(Beginning of Supplied text)
This application claims priority to Chinese Patent Application Serial. No. 202410962546.9 filed on Jul. 17, 2024, the entire disclosure of which is incorporated herein by reference.
This disclosure relates to computer technologies, and in particular, to a vector data computing method and apparatus, an electronic device, and a storage medium.
With constant promotion of transformer network structures, vector computing has gradually become an important computing mode besides matrix computing. The vector computing has characteristics of numerous operator types and diverse functional combinations. In related technologies, vector computing is usually accelerated by using vector accelerator engines or general-purpose computing on graphics processing units (GPGPUs for short). However, conventional vector accelerator engines have limited functions and poor flexibility, and the general-purpose graphics processing units have lower computational efficiency.
Embodiments of this disclosure provide a vector data computing method and apparatus, an electronic device, and a storage medium, which can implement vector computing functions and improve computational efficiency.
According to a first aspect of this disclosure, a vector data computing method is provided, including: determining to-be-computed vector data and a corresponding first operation type; determining, based on the first operation type, a target vector operation array and a target operation data path corresponding to the target vector operation array from at least one preset vector operation unit, wherein the preset vector operation unit supports one or more operation data paths, and any of the one or more operation data paths corresponds to one computing function; and controlling the target vector operation array to compute the to-be-computed vector data through the target operation data path, to obtain a computation result corresponding to the to-be-computed vector data.
According to a second aspect of this disclosure, a vector data computing apparatus is provided, including: a first processing module, configured to determine to-be-computed vector data and a corresponding first operation type; a second processing module, configured to determine, based on the first operation type, a target vector operation array and a target operation data path corresponding to the target vector operation array from at least one preset vector operation unit, wherein the preset vector operation unit supports one or more operation data paths, and any of the one or more operation data paths corresponds to one computing function; and a third processing module, configured to control the target vector operation array to compute the to-be-computed vector data through the target operation data path, to obtain a computation result corresponding to the to-be-computed vector data.
According to a third aspect of this disclosure, a vector processor is provided, including: the vector data computing apparatus and the at least one preset vector operation unit according to any one of the foregoing embodiments.
(End of Supplied text)
(Beginning of Dataset entries)
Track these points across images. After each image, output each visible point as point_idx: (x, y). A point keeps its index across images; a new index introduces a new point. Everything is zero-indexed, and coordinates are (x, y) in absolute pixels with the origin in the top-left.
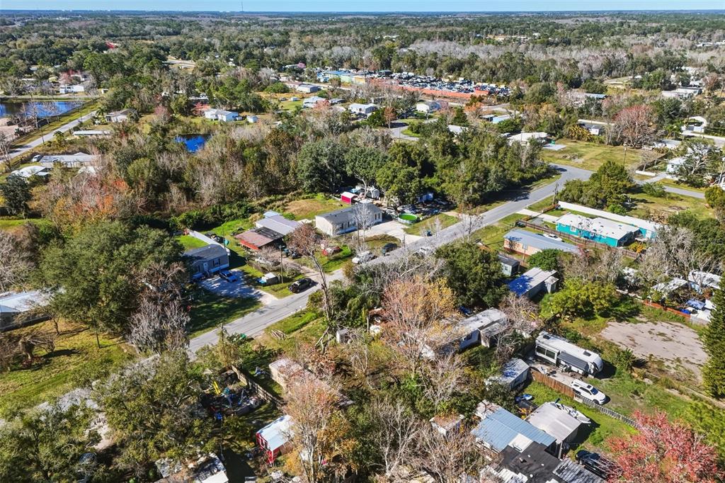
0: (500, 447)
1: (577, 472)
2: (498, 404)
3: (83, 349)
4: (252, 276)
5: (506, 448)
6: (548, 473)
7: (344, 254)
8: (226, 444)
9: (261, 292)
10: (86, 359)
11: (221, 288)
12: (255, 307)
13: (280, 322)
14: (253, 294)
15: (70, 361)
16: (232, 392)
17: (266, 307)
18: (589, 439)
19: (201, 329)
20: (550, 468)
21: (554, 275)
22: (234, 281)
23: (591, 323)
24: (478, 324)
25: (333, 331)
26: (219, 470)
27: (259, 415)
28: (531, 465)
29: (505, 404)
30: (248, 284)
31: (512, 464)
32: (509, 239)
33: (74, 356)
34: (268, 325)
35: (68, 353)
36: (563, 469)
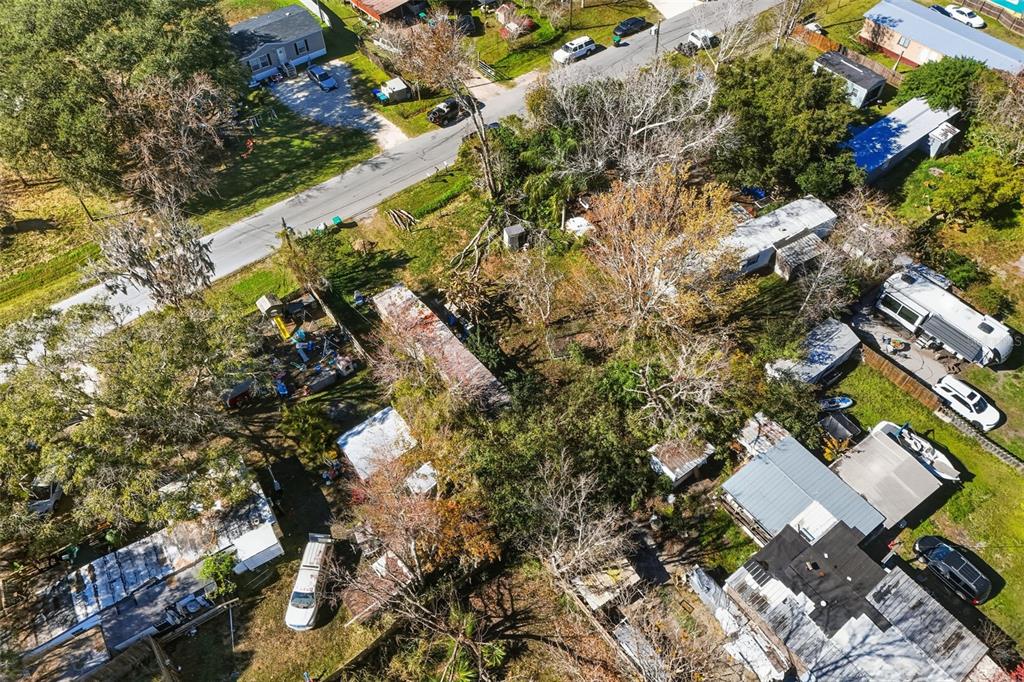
0: (774, 528)
1: (914, 602)
2: (785, 427)
3: (66, 219)
4: (366, 81)
5: (784, 531)
6: (856, 599)
7: (541, 35)
8: (290, 446)
9: (381, 118)
10: (70, 243)
11: (310, 102)
12: (367, 152)
13: (407, 191)
14: (364, 122)
15: (45, 243)
16: (308, 336)
17: (386, 154)
18: (947, 506)
19: (267, 194)
20: (862, 588)
21: (950, 121)
22: (332, 89)
23: (1004, 234)
24: (777, 235)
25: (499, 224)
26: (262, 521)
27: (351, 390)
28: (826, 577)
29: (797, 427)
30: (358, 97)
31: (789, 571)
32: (875, 21)
33: (51, 234)
34: (386, 195)
35: (42, 226)
36: (888, 591)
(End of Dataset entries)
» **Goal of the exercise**: Pick up the vector data computing text after its last sentence and continue it. This material comes from a separate source.

» **Reply to the exercise**:
According to a fourth aspect of this disclosure, a computer readable storage medium is provided. The storage medium stores a computer program, and the computer program is used for implementing the vector data computing method according to any one of the foregoing embodiments of this disclosure.
According to a fifth aspect of this disclosure, an electronic device is provided. The electronic device includes: a processor; and a memory configured to store processor-executable instructions. The processor is configured to read the executable instructions from the memory, and execute the instructions to implement the vector data computing method according to any one of the foregoing embodiments of this disclosure.
According to a sixth aspect of this disclosure, a computer program product is provided. When instructions in the computer program product are executed by a processor, the vector data computing method according to any one of the foregoing embodiments of this disclosure is implemented.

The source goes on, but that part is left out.